Problem requirements.
Output exactly the lines below from the one containing "pyautogui.moveTo(271, 285)" to the last line, both included. Omit pictures.

Extracted entries.
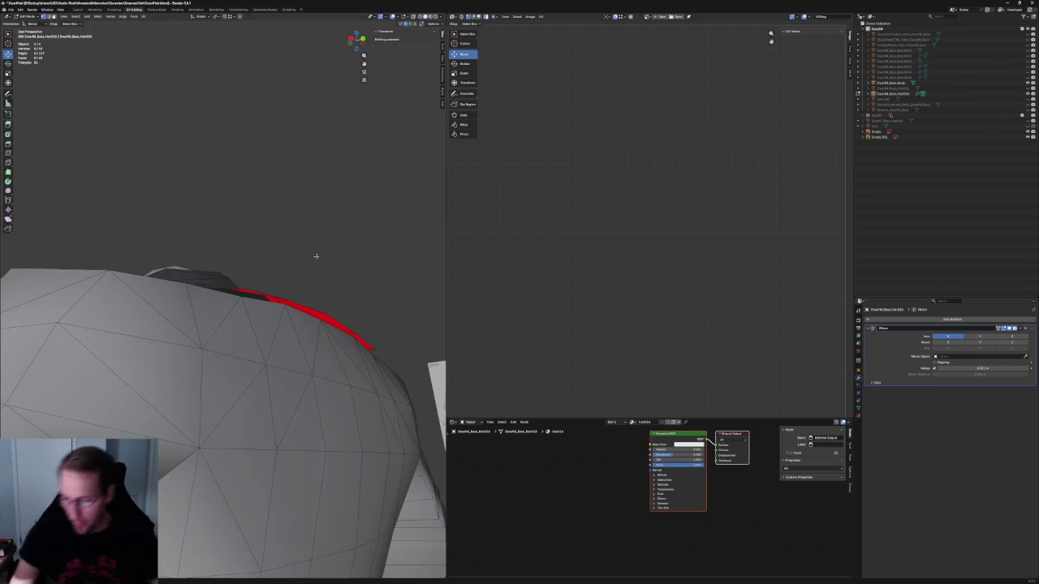
pyautogui.scroll(2, 311, 253)
pyautogui.moveTo(323, 271)
pyautogui.mouseDown(button='middle')
pyautogui.moveTo(281, 260)
pyautogui.moveTo(285, 251)
pyautogui.moveTo(271, 256)
pyautogui.mouseUp(button='middle')
pyautogui.moveTo(218, 276)
pyautogui.mouseDown(button='middle')
pyautogui.moveTo(216, 251)
pyautogui.moveTo(218, 309)
pyautogui.moveTo(349, 280)
pyautogui.mouseUp(button='middle')
pyautogui.scroll(-4, 217, 252)
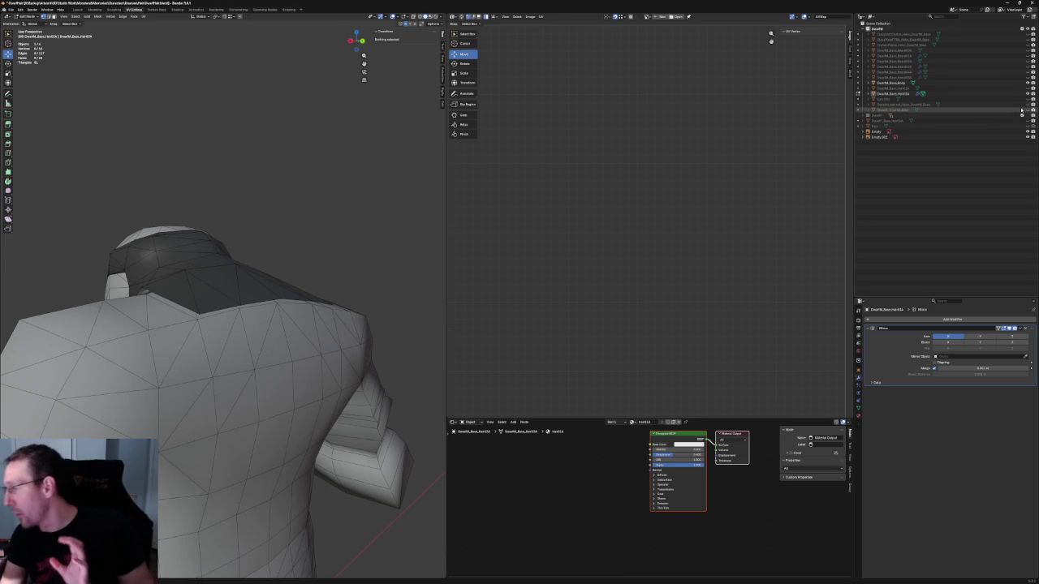
# Step: Toggle the dark shoulder shell on and off to compare, leaving it hidden
pyautogui.click(1022, 109)
pyautogui.click(1022, 110)
pyautogui.click(1022, 110)
pyautogui.click(1022, 109)
pyautogui.click(1022, 110)
pyautogui.click(1022, 110)
pyautogui.click(1022, 110)
pyautogui.click(1022, 110)
# Step: Zoom and orbit around the shoulder edge to view the whole neck shell
pyautogui.scroll(2, 310, 179)
pyautogui.scroll(3, 222, 222)
pyautogui.scroll(2, 227, 225)
pyautogui.scroll(3, 173, 268)
pyautogui.moveTo(173, 270); pyautogui.dragTo(180, 244, button='middle')
pyautogui.scroll(-3, 134, 211)
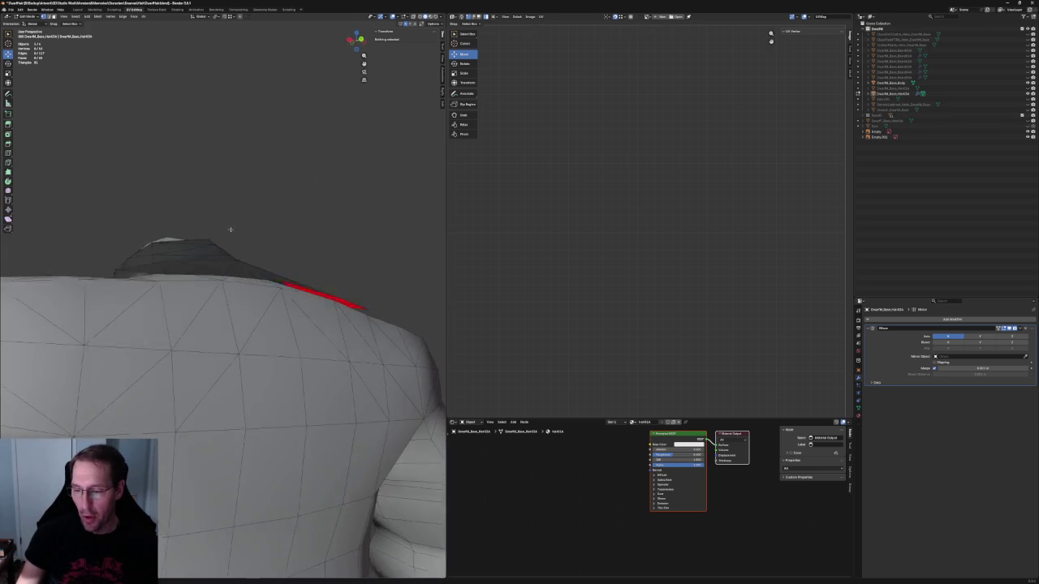
pyautogui.moveTo(135, 211)
pyautogui.mouseDown(button='middle')
pyautogui.moveTo(245, 256)
pyautogui.moveTo(206, 279)
pyautogui.mouseUp(button='middle')
# Step: Move a hair shell vertex straight down, toggling X-ray to check it against the body
pyautogui.click(206, 278)
pyautogui.press('alt+z')
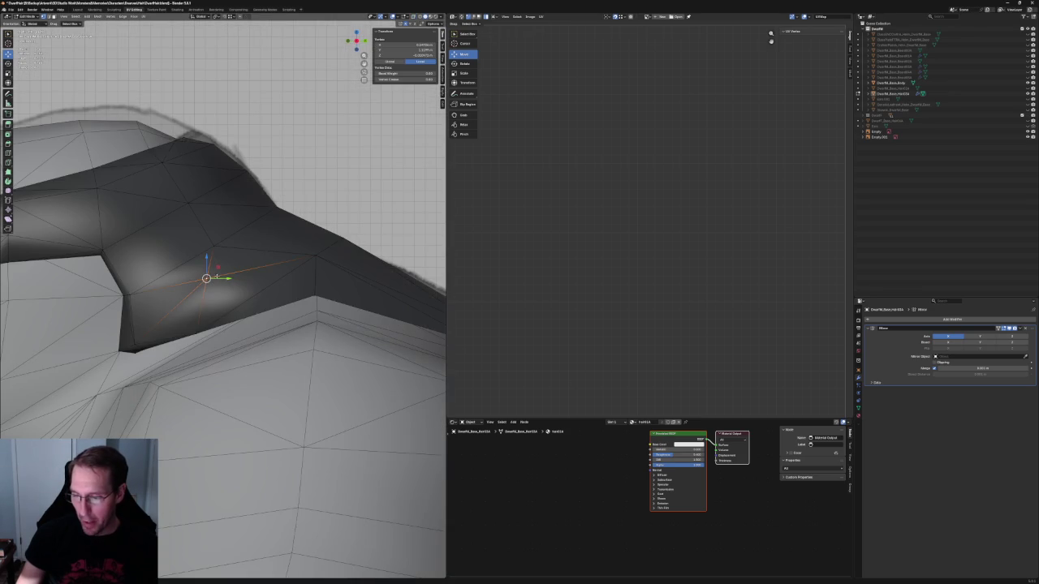
pyautogui.moveTo(201, 271); pyautogui.dragTo(206, 287)
pyautogui.press('alt+z')
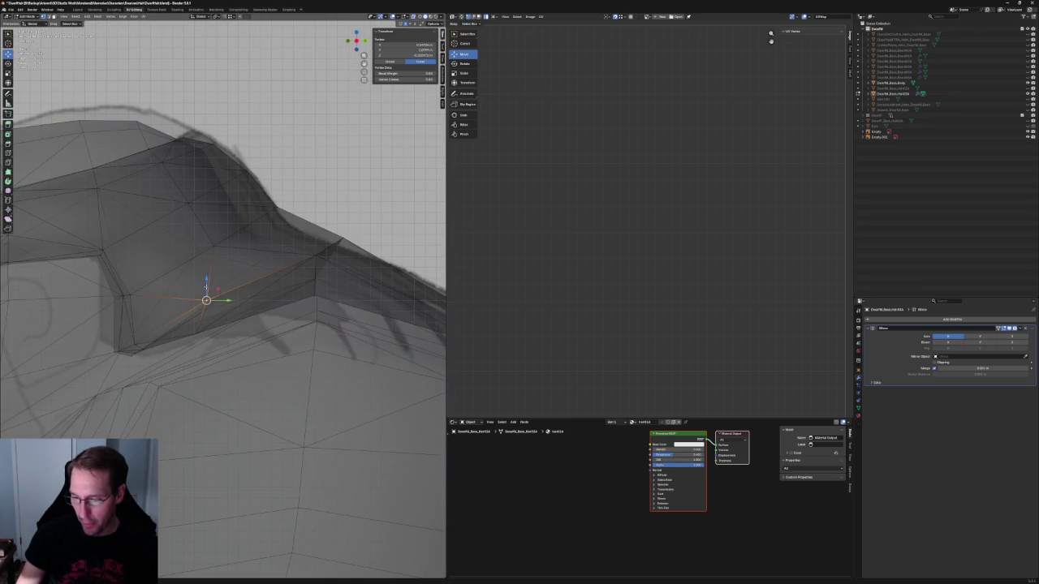
pyautogui.press('alt+z')
pyautogui.moveTo(206, 288); pyautogui.dragTo(260, 292, button='middle')
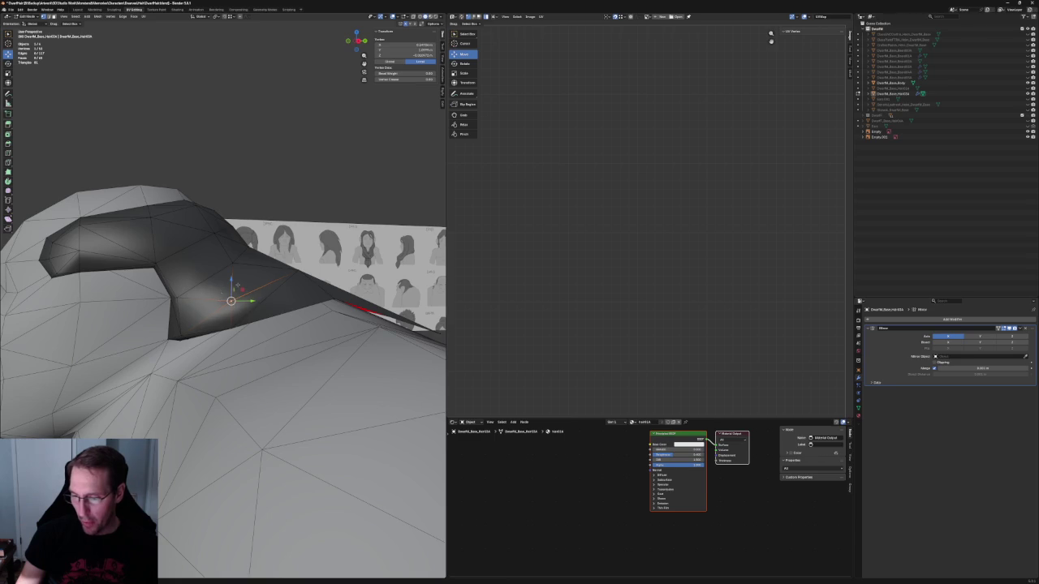
# Step: Vertex-slide the vertex along its edge and shift it within the side plane to match the reference
pyautogui.press('shift+v')
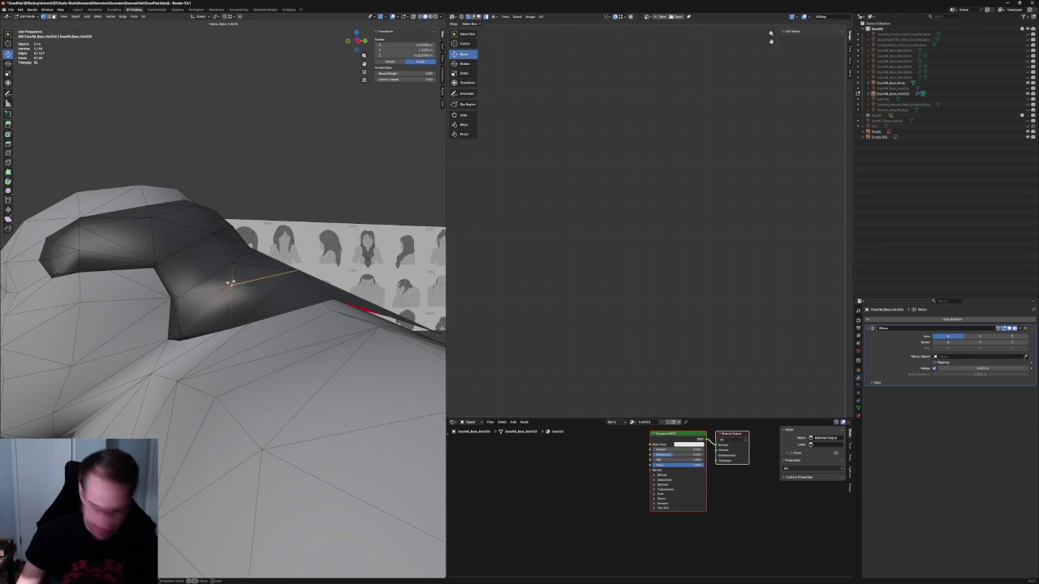
pyautogui.moveTo(243, 289)
pyautogui.mouseDown(button='middle')
pyautogui.moveTo(271, 285)
pyautogui.moveTo(235, 302)
pyautogui.mouseUp(button='middle')
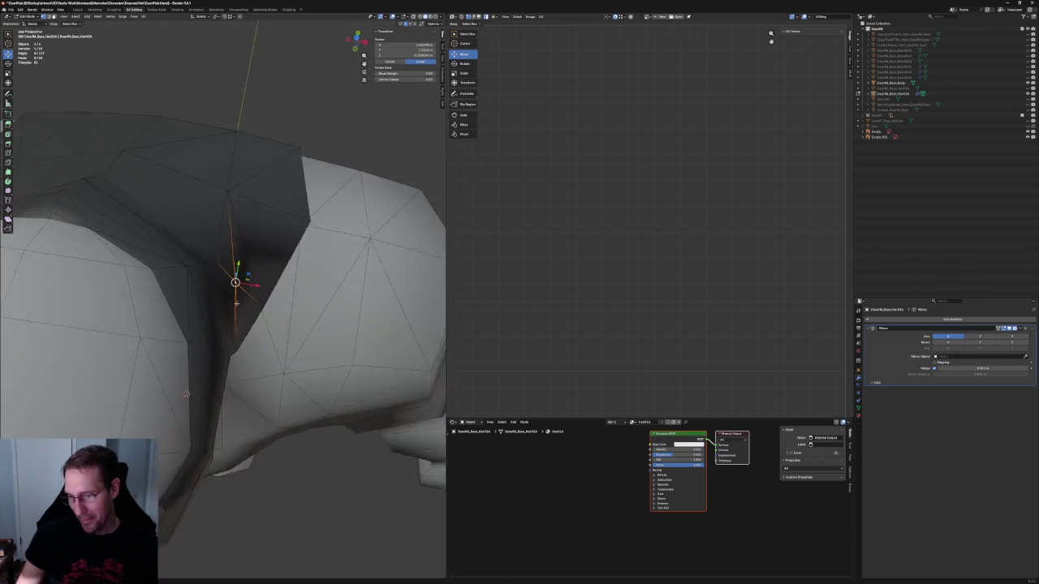
pyautogui.moveTo(185, 430)
pyautogui.mouseDown(button='middle')
pyautogui.moveTo(182, 255)
pyautogui.moveTo(273, 260)
pyautogui.mouseUp(button='middle')
pyautogui.press('alt+z')
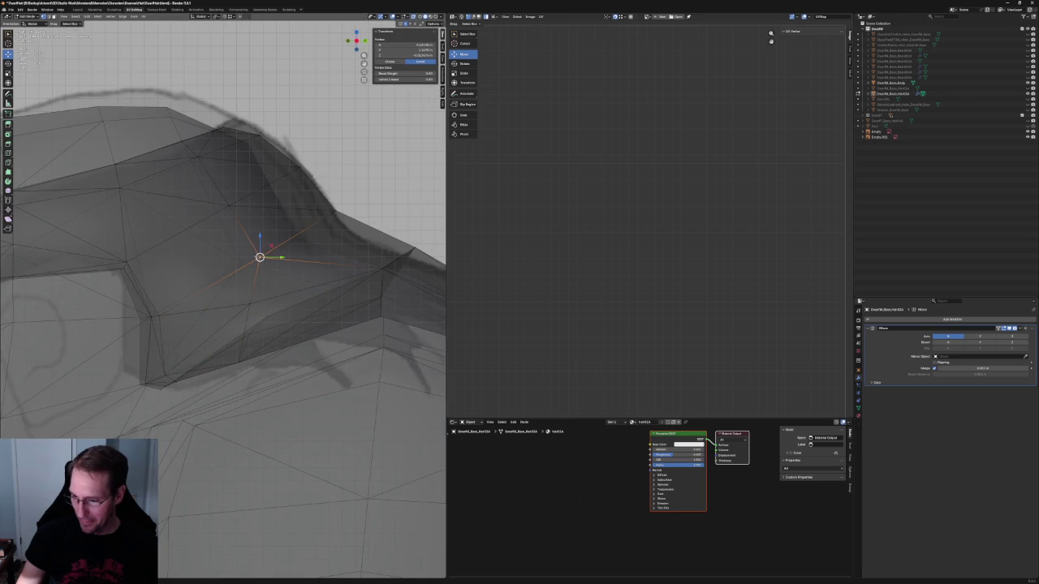
pyautogui.moveTo(273, 245); pyautogui.dragTo(262, 246)
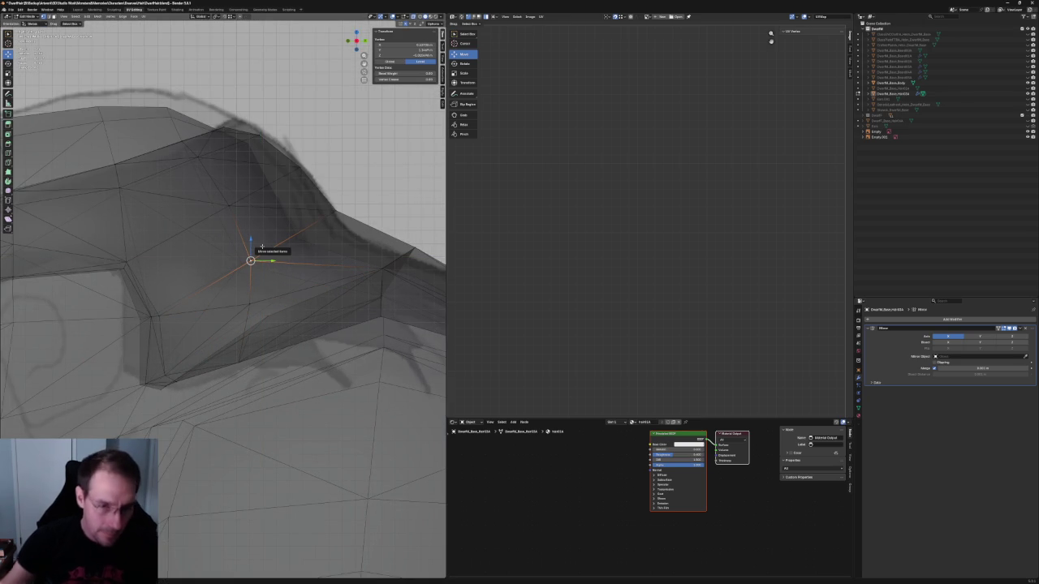
pyautogui.moveTo(252, 258)
pyautogui.mouseDown(button='middle')
pyautogui.moveTo(205, 291)
pyautogui.moveTo(257, 283)
pyautogui.moveTo(305, 306)
pyautogui.moveTo(244, 288)
pyautogui.moveTo(160, 325)
pyautogui.moveTo(294, 362)
pyautogui.mouseUp(button='middle')
pyautogui.scroll(4, 257, 283)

Answer to this problem.
pyautogui.moveTo(271, 285)
pyautogui.moveTo(235, 302)
pyautogui.mouseUp(button='middle')
pyautogui.moveTo(185, 430)
pyautogui.mouseDown(button='middle')
pyautogui.moveTo(182, 255)
pyautogui.moveTo(273, 260)
pyautogui.mouseUp(button='middle')
pyautogui.press('alt+z')
pyautogui.moveTo(273, 245); pyautogui.dragTo(262, 246)
pyautogui.moveTo(252, 258)
pyautogui.mouseDown(button='middle')
pyautogui.moveTo(205, 291)
pyautogui.moveTo(257, 283)
pyautogui.moveTo(305, 306)
pyautogui.moveTo(244, 288)
pyautogui.moveTo(160, 325)
pyautogui.moveTo(294, 362)
pyautogui.mouseUp(button='middle')
pyautogui.scroll(4, 257, 283)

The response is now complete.